"The trade for wool, hops, and leather here is prodigious; the quantity of wool only sold at one fair is said to have amounted to £50,000 or £60,000, and of hops very little less.
"September 14, being the Horse Fair day, is the day of the greatest hurry, when it is almost incredible to conceive what number of people there are, and the quantity of victuals that day consumed by them.
"During the Fair, Colchester oysters and white herrings, just coming into season, are in great request, at least by such as live in the inland parts of the kingdom, where they are seldom to be had fresh, especially the latter.
"The Fair is like a well-governed city; and less disorder and confusion to be seen there than in any other place where there is so great a concourse of people: here is a Court of Justice always open from morning till night, where the Mayor of Cambridge, or his Deputy, sits as Judge, determining all controversies in matters arising from the business of the Fair, and seeing the Peace thereof kept; for which purpose he hath eight servants, called Red-coats, attending him during the time of the Fair and other public occasions, one or other of which are constantly at hand in most parts of the Fair; and if any dispute arise between buyer and seller, on calling out 'Red-coat,' you have instantly one or more come running to you; and if the dispute is not quickly decided, the offender is carried to the said Court, where the case is decided in a summary way, from which sentence there lies no appeal.
"About two or three days after the Horse Fair day, when the hurry of the wholesale business is over, the country gentry for about ten or twelve miles round begin to come in with their sons and daughters; and though diversion is what chiefly brings them, yet it is not a little money they lay out among the tradesmen, toy-shops, etc., besides what is flung away to see the puppet shows, drolls, rope-dancing, live creatures, etc., of which there is commonly plenty.
"The last observation I shall make concerning this Fair is, how inconveniently a multitude of people are lodged there who keep it; their bed (if I may so call it) is laid on two or three boards, nailed to four pieces that bear it about a foot from the ground, and four boards round it, to keep the persons and their clothes from falling off, and is about five feet long, standing abroad all day if it rains not. At night it is taken into their booths, and put in to the best manner they can; at bed-time they get into it, and lie neck and heels together until the morning, if the wind and rain do not force them out sooner; for a high wind often blows down their booths, as it did A.D. 1741, and a heavy rain forces through the hair-cloth that covers it.
"Though the Corporation of Cambridge has the tolls of this Fair, and the government as aforesaid, yet the body of the University has the oversight of the weights and measures thereof (as well as at Midsummer and Reach Fairs) and the licensing of all show-booths, live creatures, etc.; and the Proctors of the University keep a Court there also to hear complaints about weights and measures, seek out and punish lewd women, and see that their Gownsmen commit no disorders."

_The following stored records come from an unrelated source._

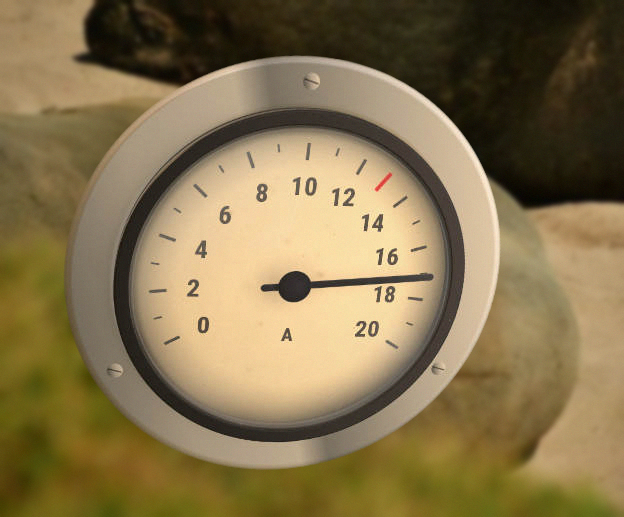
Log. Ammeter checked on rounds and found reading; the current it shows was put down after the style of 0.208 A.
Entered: 17 A
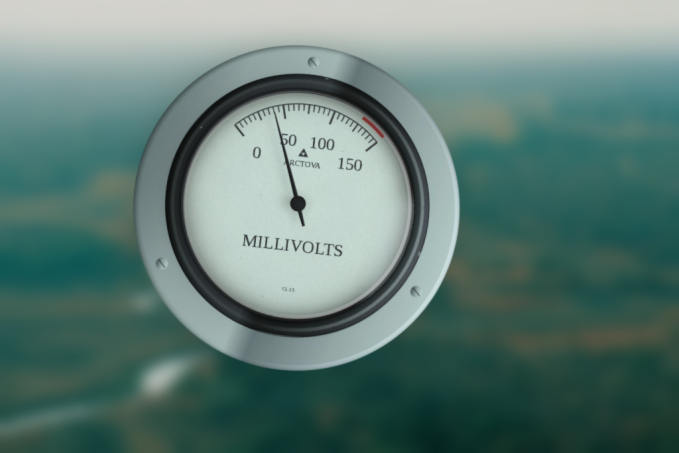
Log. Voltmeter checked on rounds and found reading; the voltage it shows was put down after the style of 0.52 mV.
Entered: 40 mV
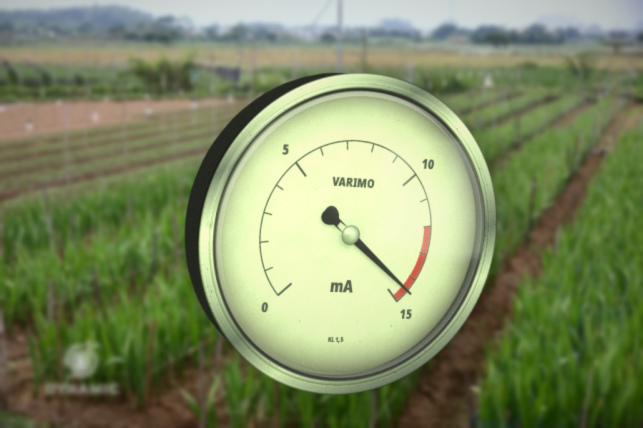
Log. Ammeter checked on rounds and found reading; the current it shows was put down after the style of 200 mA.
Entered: 14.5 mA
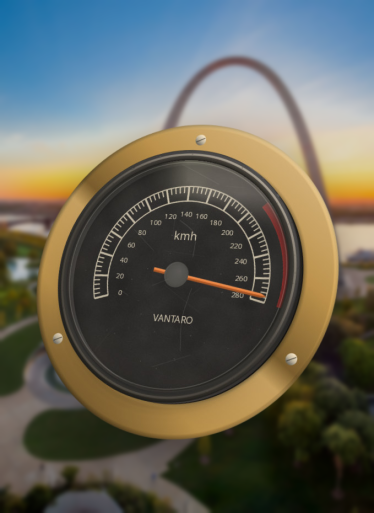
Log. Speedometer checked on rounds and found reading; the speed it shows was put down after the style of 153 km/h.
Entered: 276 km/h
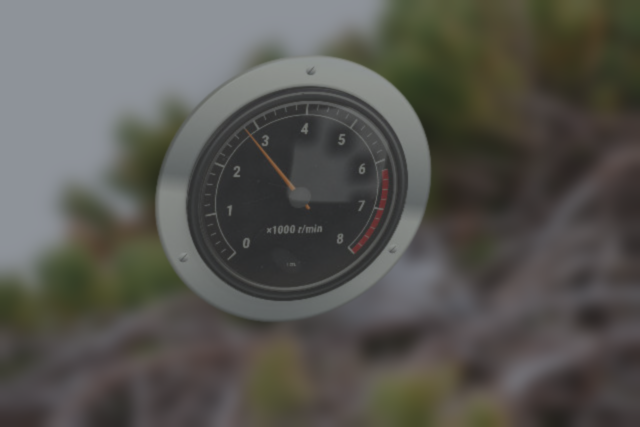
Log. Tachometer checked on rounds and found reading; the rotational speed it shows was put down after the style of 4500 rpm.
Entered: 2800 rpm
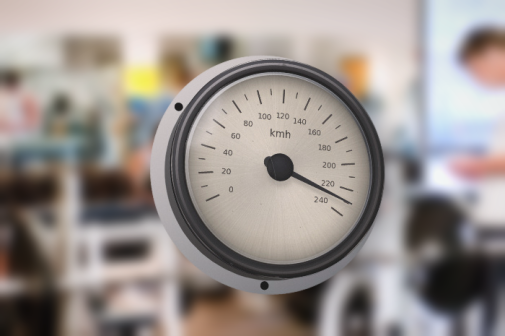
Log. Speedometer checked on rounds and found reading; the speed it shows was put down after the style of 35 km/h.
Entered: 230 km/h
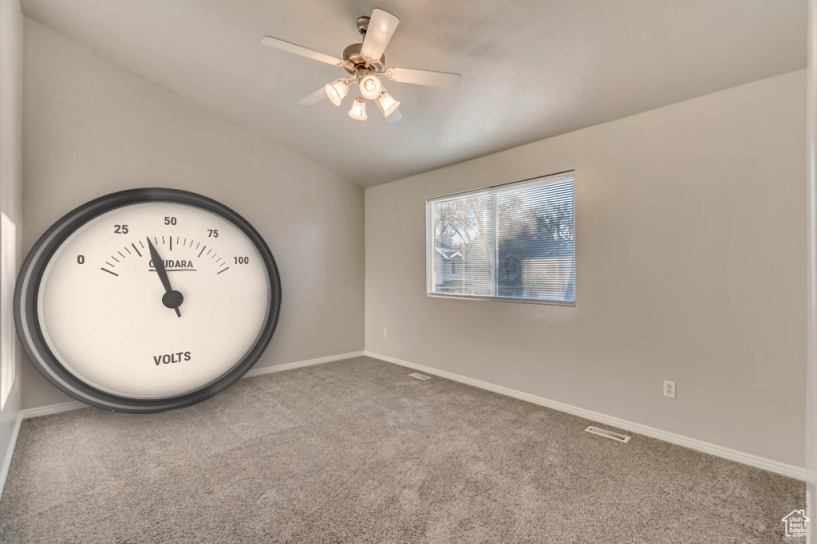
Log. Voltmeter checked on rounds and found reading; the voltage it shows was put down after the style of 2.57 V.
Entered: 35 V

Fuller (in the seventeenth century) gives us the tradition that the fair originated with some Westmorland cloth dealers, who were here overtaken by a storm on their way to Norwich, and found so ready a market for the goods which they spread out to dry on the grass of the common that they went no further but returned hither the next year, and again. Thus the special prominence given to the "Duddery" here is accounted for. The tradition does not seem improbable, for Kendal has, from time immemorial, been renowned for its cloth—the famous "Kendal green" worn, in old ballads, by the English archers. To this day the shield of that town bears cloth-making implements, with the motto "Pannus mihi panis" ("Flock is my food"). And Norwich was (throughout the Middle Ages) the great commercial centre of the cloth trade. That there was some marked connection between Cambridgeshire and Westmorland is proved by the constant occurrence here of family names derived from Kendal place-names (Sizergh, Docwray, Strickland, Sedgwick, etc.) which have been current amongst the peasantry of Cambridgeshire since the fourteenth century at least.
Since Carter wrote, the great development of communication has made fairs a mere survival, and Stourbridge Fair has fallen from its high estate. It is now a very commonplace affair of a few days' duration, mainly for the horse trade. But it still is declared open by the Mayor of Cambridge or his delegate, and a dish of the white herrings which Carter speaks of still forms part of the opening ceremony. And it has an abiding interest for English readers, as the prototype of "Vanity Fair" in the "Pilgrim's Progress." Bunyan, as a Bedford man, would be familiar with the bustling scene, and, if we compare his pages with those which we have transcribed from Carter's History, we see how vividly he has allegorised it:
"At this Fair are all such Merchandize sold as Houses, Lands, Trades, Places, Honours, Preferments, Titles, Countreys, Kingdoms, Lusts, Pleasures, and Delights of all sorts, as Whores, Bauds, Wives, Husbands, Children, Masters, Servants, Lives, Blood, Bodies, Souls, Silver, Gold, Pearls, Precious Stones, and what not.